[Images with keypoint coordinates]
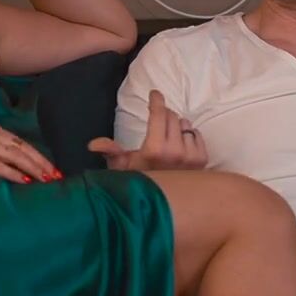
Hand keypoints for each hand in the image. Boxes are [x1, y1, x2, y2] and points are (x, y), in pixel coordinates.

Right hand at [0, 122, 60, 183]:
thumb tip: (2, 162)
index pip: (21, 143)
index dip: (38, 155)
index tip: (50, 167)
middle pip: (23, 149)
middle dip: (42, 163)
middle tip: (57, 176)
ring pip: (16, 157)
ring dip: (33, 169)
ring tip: (47, 180)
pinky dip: (14, 174)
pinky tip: (25, 181)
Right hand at [87, 90, 207, 171]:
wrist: (166, 202)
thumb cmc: (141, 180)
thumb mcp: (122, 168)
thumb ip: (110, 152)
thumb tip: (93, 144)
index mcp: (154, 149)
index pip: (159, 114)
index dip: (156, 100)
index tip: (154, 93)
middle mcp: (175, 150)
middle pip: (171, 115)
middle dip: (163, 115)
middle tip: (156, 125)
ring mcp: (191, 155)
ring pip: (185, 124)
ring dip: (177, 127)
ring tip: (168, 140)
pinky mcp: (202, 159)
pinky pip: (196, 134)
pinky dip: (189, 136)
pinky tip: (180, 147)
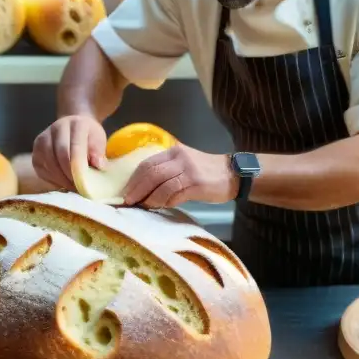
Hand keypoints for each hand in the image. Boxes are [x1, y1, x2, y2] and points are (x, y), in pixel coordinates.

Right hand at [31, 115, 106, 190]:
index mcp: (76, 123)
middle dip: (70, 174)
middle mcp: (57, 128)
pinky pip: (42, 170)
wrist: (73, 128)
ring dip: (62, 179)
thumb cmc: (89, 138)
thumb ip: (98, 152)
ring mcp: (43, 139)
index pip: (76, 146)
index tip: (85, 182)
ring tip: (73, 187)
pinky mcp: (35, 152)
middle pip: (61, 154)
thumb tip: (98, 165)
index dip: (80, 166)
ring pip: (50, 163)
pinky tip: (63, 183)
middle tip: (79, 188)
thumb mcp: (99, 141)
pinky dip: (53, 180)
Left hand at [121, 144, 237, 209]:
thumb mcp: (185, 164)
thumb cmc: (206, 172)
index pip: (148, 163)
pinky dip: (163, 201)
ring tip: (141, 206)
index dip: (134, 179)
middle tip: (128, 201)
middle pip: (151, 173)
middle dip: (136, 189)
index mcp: (174, 152)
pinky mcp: (197, 184)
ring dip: (148, 198)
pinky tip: (159, 207)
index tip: (125, 191)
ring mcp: (189, 170)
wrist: (233, 174)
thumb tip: (143, 189)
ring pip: (161, 184)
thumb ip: (167, 171)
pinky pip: (174, 193)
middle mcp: (180, 158)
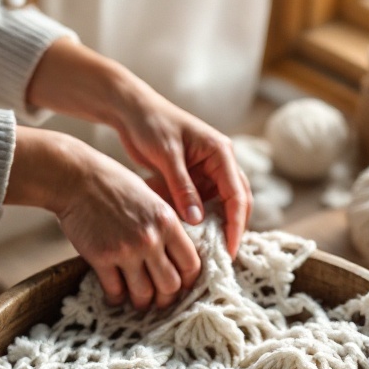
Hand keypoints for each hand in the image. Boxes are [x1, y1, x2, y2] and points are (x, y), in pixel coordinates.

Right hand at [6, 127, 200, 308]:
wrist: (77, 178)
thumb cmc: (114, 184)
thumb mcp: (152, 198)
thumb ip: (166, 226)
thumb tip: (176, 255)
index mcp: (168, 222)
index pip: (191, 265)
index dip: (188, 282)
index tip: (181, 286)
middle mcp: (150, 239)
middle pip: (170, 286)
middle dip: (166, 299)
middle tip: (159, 301)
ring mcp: (126, 250)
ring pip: (144, 293)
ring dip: (141, 303)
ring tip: (138, 302)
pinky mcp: (101, 258)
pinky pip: (115, 291)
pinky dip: (116, 298)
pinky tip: (116, 296)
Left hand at [26, 41, 252, 256]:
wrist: (131, 111)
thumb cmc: (150, 125)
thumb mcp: (167, 156)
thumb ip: (182, 188)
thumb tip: (197, 220)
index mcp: (221, 152)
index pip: (238, 194)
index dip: (236, 225)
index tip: (230, 249)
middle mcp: (220, 162)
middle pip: (237, 202)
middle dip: (232, 229)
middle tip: (223, 258)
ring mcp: (207, 171)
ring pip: (220, 206)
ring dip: (215, 227)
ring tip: (207, 253)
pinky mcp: (193, 179)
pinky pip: (201, 205)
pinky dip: (197, 221)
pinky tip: (188, 238)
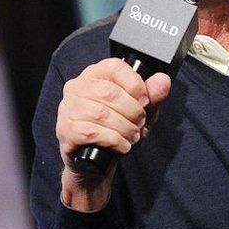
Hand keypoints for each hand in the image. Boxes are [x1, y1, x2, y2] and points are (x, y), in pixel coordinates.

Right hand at [56, 58, 170, 210]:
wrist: (97, 161)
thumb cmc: (116, 129)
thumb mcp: (140, 111)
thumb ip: (153, 95)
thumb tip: (163, 80)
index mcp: (96, 74)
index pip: (115, 67)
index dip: (135, 84)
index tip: (144, 101)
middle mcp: (78, 86)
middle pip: (109, 92)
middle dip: (132, 111)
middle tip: (140, 123)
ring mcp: (68, 108)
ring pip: (100, 113)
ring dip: (124, 128)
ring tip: (132, 135)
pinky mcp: (65, 129)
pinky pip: (91, 132)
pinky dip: (113, 140)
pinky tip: (121, 145)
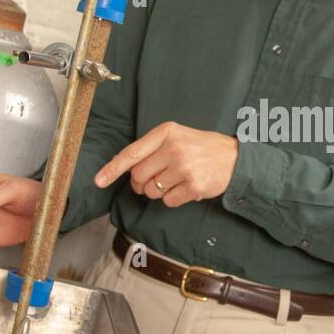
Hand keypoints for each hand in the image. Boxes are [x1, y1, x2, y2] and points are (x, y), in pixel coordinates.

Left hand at [94, 122, 238, 207]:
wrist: (235, 157)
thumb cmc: (201, 147)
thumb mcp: (176, 136)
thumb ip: (152, 148)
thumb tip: (126, 170)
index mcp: (166, 132)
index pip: (132, 153)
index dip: (113, 169)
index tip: (99, 180)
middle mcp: (173, 148)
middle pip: (138, 176)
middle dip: (140, 183)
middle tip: (153, 180)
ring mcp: (184, 168)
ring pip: (151, 191)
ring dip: (157, 191)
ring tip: (174, 181)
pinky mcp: (193, 186)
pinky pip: (168, 201)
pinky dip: (173, 199)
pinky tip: (185, 188)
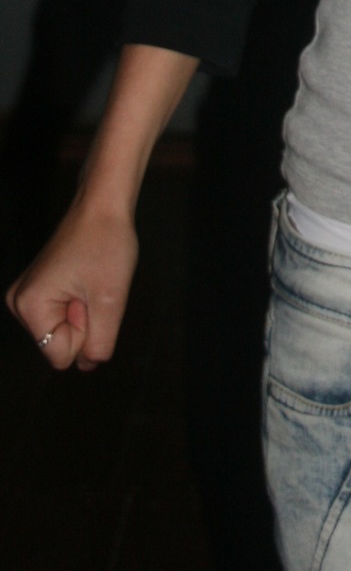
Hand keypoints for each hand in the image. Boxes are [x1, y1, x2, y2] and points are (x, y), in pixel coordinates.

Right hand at [5, 197, 138, 372]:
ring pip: (63, 331)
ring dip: (84, 313)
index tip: (89, 296)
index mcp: (29, 306)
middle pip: (59, 344)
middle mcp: (19, 304)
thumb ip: (100, 342)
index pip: (61, 355)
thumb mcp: (111, 300)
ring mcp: (26, 296)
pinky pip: (63, 316)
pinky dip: (80, 304)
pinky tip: (84, 279)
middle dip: (84, 322)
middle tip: (91, 286)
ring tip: (89, 280)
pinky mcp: (38, 289)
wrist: (103, 205)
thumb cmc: (107, 244)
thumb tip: (88, 365)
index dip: (85, 332)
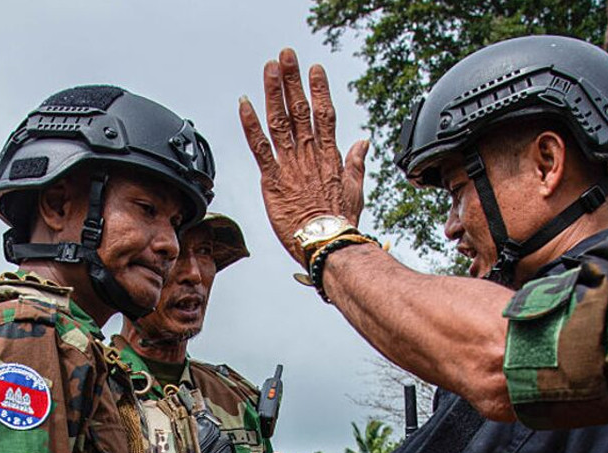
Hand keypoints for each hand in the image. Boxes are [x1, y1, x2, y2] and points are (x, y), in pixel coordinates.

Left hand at [240, 48, 369, 265]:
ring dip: (273, 92)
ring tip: (270, 67)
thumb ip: (356, 161)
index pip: (324, 114)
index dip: (319, 90)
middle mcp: (309, 155)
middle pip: (300, 110)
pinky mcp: (272, 180)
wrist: (327, 243)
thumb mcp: (355, 188)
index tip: (315, 69)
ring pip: (280, 121)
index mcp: (329, 156)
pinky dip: (250, 124)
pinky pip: (259, 147)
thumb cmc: (341, 221)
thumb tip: (363, 141)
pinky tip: (244, 103)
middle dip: (293, 80)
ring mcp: (290, 165)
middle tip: (287, 55)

**WHAT IS NEEDED:**
Could you return all of the entries above exactly, without any images?

**THE ANSWER:**
Hand keypoints for each hand in the image. Boxes are [x1, y1, x2, y2] and points are (x, y), in pixel coordinates.

Right hand at [0, 122, 60, 183]:
thumb tip: (2, 162)
index pip: (21, 143)
index dip: (38, 155)
index tip: (50, 167)
middle pip: (23, 149)
middle dip: (42, 163)
middle tip: (57, 176)
ring pip: (16, 157)
ring dip: (33, 169)
ring tip: (47, 180)
pinky dip: (14, 174)
pinky tip: (25, 181)
Right hand at [87, 90, 207, 171]:
wrist: (166, 202)
thumb cmc: (141, 180)
thumb mcp: (122, 168)
thumb ip: (110, 152)
thumb tip: (93, 144)
index mcp: (154, 149)
index pip: (159, 114)
index dip: (156, 100)
index tip: (154, 93)
middle mcp: (175, 150)
middle pip: (171, 115)
middle dip: (163, 115)
middle tip: (156, 125)
ring mcp: (191, 155)
ring pip: (185, 124)
ring dip: (177, 127)
ring tip: (168, 140)
pinky mcp: (202, 159)
pinky pip: (196, 134)
pinky dip: (189, 136)
pinky tip: (180, 147)
Hand keypoints for each hand in the image. Boxes are [x1, y1, x2, y2] and points are (x, y), in pixel coordinates.

Right hand at [31, 115, 106, 190]:
index mcp: (76, 123)
middle dip: (70, 174)
middle mcp: (57, 128)
pinky pip: (42, 170)
wrist: (73, 128)
ring dip: (62, 179)
thumb cmc: (89, 138)
thumb ip: (98, 152)
ring mcp: (43, 139)
index pip: (76, 146)
index tip: (85, 182)
ring tip: (73, 187)
pinky mcp: (35, 152)
middle pip: (61, 154)
thumb tip: (98, 165)
index dip: (80, 166)
ring pip: (50, 163)
pinky tip: (63, 183)
middle tip: (79, 188)
thumb mcp: (99, 141)
pinky dip: (53, 180)
Left hand at [121, 144, 237, 209]:
thumb mcp: (185, 164)
thumb cmc: (206, 172)
index pip: (148, 163)
pinky dip: (163, 201)
ring tip: (141, 206)
index dip: (134, 179)
middle tip: (128, 201)
middle pip: (151, 173)
middle dip: (136, 189)
index mcp: (174, 152)
pinky mcp: (197, 184)
ring dip: (148, 198)
pinky tip: (159, 207)
index tip: (125, 191)
ring mcp: (189, 170)
wrist: (233, 174)
thumb tip: (143, 189)
ring pip: (161, 184)
thumb ip: (167, 171)
pinky pip: (174, 193)
middle mcp: (180, 158)
Hand keypoints for each hand in the image. Boxes are [x1, y1, x2, y2] and points are (x, y), in pixel coordinates.

Right hand at [6, 127, 200, 308]:
wrist: (77, 178)
thumb cmc: (114, 184)
thumb mcp: (152, 198)
thumb ip: (166, 226)
thumb tip: (176, 255)
index mcp: (168, 222)
index pip: (191, 265)
index dip: (188, 282)
index tip: (181, 286)
middle mcp: (150, 239)
middle pip: (170, 286)
middle dip: (166, 299)
middle tip: (159, 301)
ring mcp: (126, 250)
ring pip: (144, 293)
ring dip: (141, 303)
ring tip: (138, 302)
pinky mcp: (101, 258)
pinky pip: (115, 291)
pinky dip: (116, 298)
pinky tip: (116, 296)
Left hand at [26, 41, 252, 256]:
wrist: (131, 111)
thumb cmc: (150, 125)
thumb mcp: (167, 156)
thumb ip: (182, 188)
thumb tip: (197, 220)
index mcp: (221, 152)
index pip: (238, 194)
index dip: (236, 225)
index tip: (230, 249)
middle mcp: (220, 162)
middle pip: (237, 202)
middle dip: (232, 229)
middle tip: (223, 258)
ring mcp: (207, 171)
ring pip: (220, 206)
ring dip: (215, 227)
ring tip: (207, 253)
pinky mcp: (193, 179)
pinky pip: (201, 205)
pinky dip: (197, 221)
pinky tip: (188, 238)
Hand keypoints for each hand in the image. Boxes are [x1, y1, x2, y2] and points are (x, y), in pixel coordinates.

Right hand at [56, 58, 170, 210]:
wrist: (97, 161)
thumb cmc: (116, 129)
thumb mcp: (140, 111)
thumb ip: (153, 95)
thumb tip: (163, 80)
index mcp: (96, 74)
index pip: (115, 67)
index dip: (135, 84)
index tip: (144, 101)
middle mcp: (78, 86)
middle pip: (109, 92)
middle dip: (132, 111)
middle tip: (140, 123)
ring mcp: (68, 108)
ring pip: (100, 113)
ring dip: (124, 128)
ring tip: (132, 135)
pinky mcp: (65, 129)
pinky pip: (91, 132)
pinky dip: (113, 140)
pinky tip: (121, 145)
Hand keypoints for each hand in the image. Boxes are [x1, y1, x2, y2] and points are (x, y), in pixel coordinates.

Left hand at [94, 122, 238, 207]:
wrist: (235, 157)
thumb cmc: (201, 147)
thumb mcp: (176, 136)
thumb ip: (152, 148)
thumb tip: (126, 170)
index mcp: (166, 132)
index pip: (132, 153)
index dip: (113, 169)
index tip: (99, 180)
middle mcp: (173, 148)
middle pip: (138, 176)
middle dip: (140, 183)
middle tip: (153, 180)
ring mcp: (184, 168)
ring pip: (151, 191)
ring dip: (157, 191)
ring tip: (174, 181)
pinky mcp: (193, 186)
pinky pip: (168, 201)
pinky dip: (173, 199)
pinky tip: (185, 188)
Hand keypoints for each hand in the image. Boxes are [x1, y1, x2, y2] and points are (x, y), in pixel coordinates.

Right hand at [5, 197, 138, 372]:
ring pip: (63, 331)
ring dip: (84, 313)
index tip: (89, 296)
index mcp: (29, 306)
middle pip: (59, 344)
middle mcp: (19, 304)
thumb ip: (100, 342)
index pip: (61, 355)
thumb mcp: (111, 300)
ring mcp: (26, 296)
pinky pip: (63, 316)
pinky dip: (80, 304)
pinky tip: (84, 279)
middle dip: (84, 322)
middle tip: (91, 286)
ring tip: (89, 280)
pinky mcp: (38, 289)
wrist: (103, 205)
thumb cmc: (107, 244)
thumb tip: (88, 365)
index dip: (85, 332)
Hand keypoints for each hand in the image. Boxes are [x1, y1, x2, y2] and points are (x, y), in pixel coordinates.

Left hand at [240, 48, 369, 265]:
ring dip: (273, 92)
ring tip: (270, 67)
thumb ip: (356, 161)
index pip: (324, 114)
index dip: (319, 90)
middle mcp: (309, 155)
middle pip: (300, 110)
pinky mcp: (272, 180)
wrist: (327, 243)
thumb mcp: (355, 188)
index tip: (315, 69)
ring pip: (280, 121)
index mcp: (329, 156)
pinky dip: (250, 124)
pinky pip: (259, 147)
thumb cmc: (341, 221)
thumb tip: (363, 141)
pinky tip: (244, 103)
middle dip: (293, 80)
ring mcp: (290, 165)
middle tip: (287, 55)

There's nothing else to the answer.